GUEST ESSAY: A breakdown of Google’s revisions to streamline its ‘reCAPTCHA’ bot filter

By Emma Yulini

Most of us internet users are obviously familiar with CAPTCHAs: a challenge or test that is designed to filter out bots (automated programs) and only allow legitimate human users in.

Related: How bots fuel ‘business logic’ hacking

The basic principle behind CAPTCHA is fairly simple: the test must be as difficult as possible (if not impossible) to solve by these bots, but at the same time it must be easy enough for human users not to hurt user experience.

This principle is precisely where all sorts of troubles surrounding CAPTCHAs come in. Today’s bots are really advanced, and advanced AIs are now pretty reliable in solving CAPTCHAs. So, we have to make the CAPTCHAs more difficult, but at the same time we all know how CAPTCHA challenges can be really annoying, and we’ll simply bounce from a site featuring even more difficult CAPTCHA.

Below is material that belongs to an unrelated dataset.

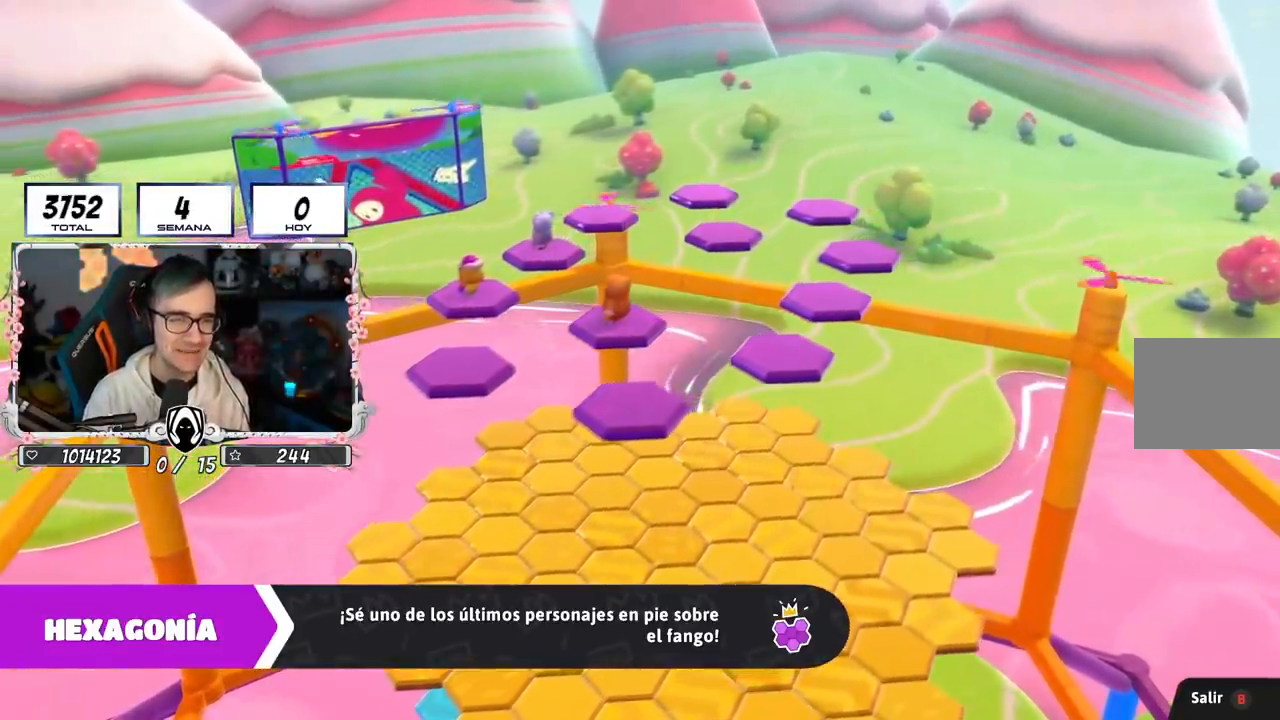
{"buttons": [], "left_stick": "up", "right_stick": "down-right", "events": [[133, "right_stick", "center"], [233, "right_stick", "down-right"]]}
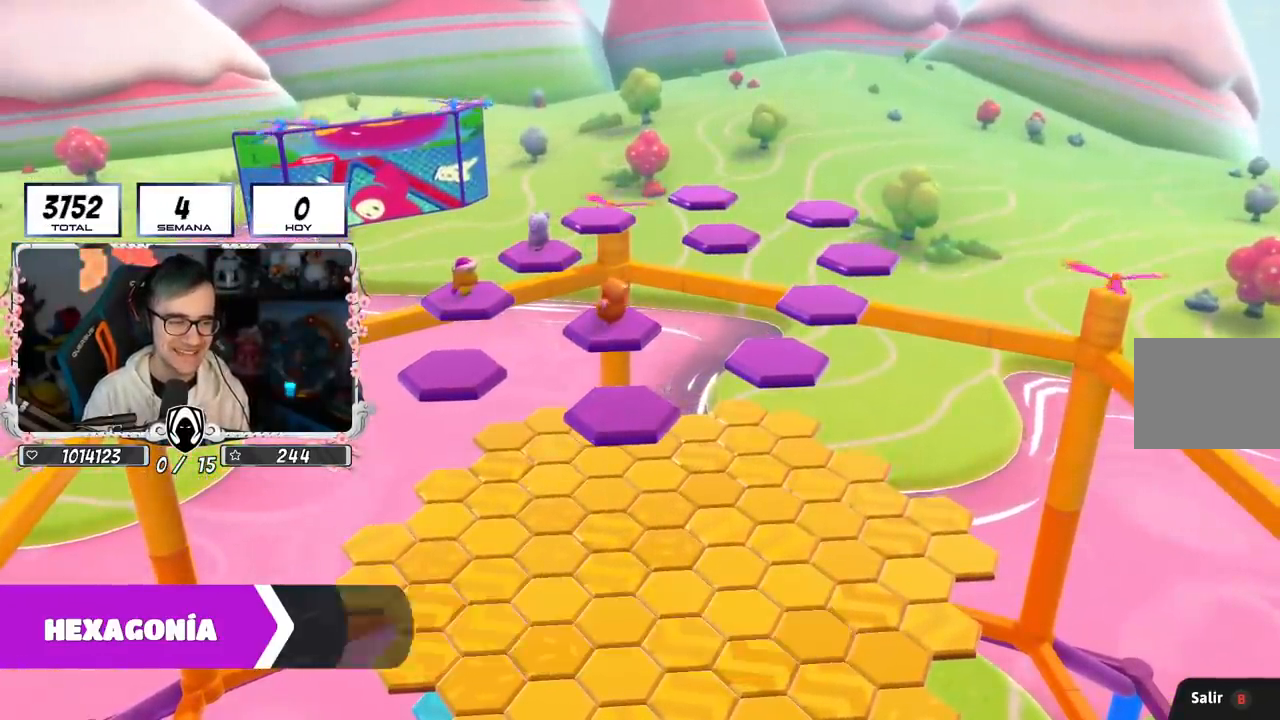
{"buttons": [], "left_stick": "up", "right_stick": "down-right", "events": []}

This is why Google invented the invisible reCAPTCHA and other newer versions of reCAPTCHA.

reCAPTCHA

What actually is reCAPTCHA? Simply put, there are many different companies offering CAPTCHA solutions at the moment, and reCAPTCHA is Google’s brand of CAPTCHA solution.

If you’ve been on the internet long enough, you might have remembered the first iteration of reCAPTCHA (now called reCAPTCHA v1) where we are shown a pair of words, one of them is scratched, distorted, or made obscure in different ways so it can only be identified by a human user.

This distortion method to fool the bot’s OCR (Optical Character Recognition) was actually a big innovation back then, which convinced Google to purchase the reCAPTCHA company back in 2009, and reCAPTCHA v1 continues to be reliable and popular throughout the 2010s.

That is, however, no longer the case. reCAPTCHA v1 was officially shut down in 2018 and was replaced by the newer invisible reCAPTCHA.

Invisible reCAPTCHA

The invisible reCAPTCHA is actually just one of several different versions of reCAPTCHA v2.

Yulini

Most likely you’ve stumbled upon the “I’m not a robot” reCAPTCHA checkbox, which is actually a type of reCAPTCHA v2. Google often calls this version the no CAPTCHA-reCAPTCHA.

As a user, we only need to click on the checkbox, but it is actually a pretty advanced technology. To put it simply, Google analyzes the client’s behavior before, during, and after clicking the checkbox to determine whether the client is a human user. Google uses various advanced technologies, including analyzing your browser history (if you are using Chrome), mouse movement, typing patterns, and so on.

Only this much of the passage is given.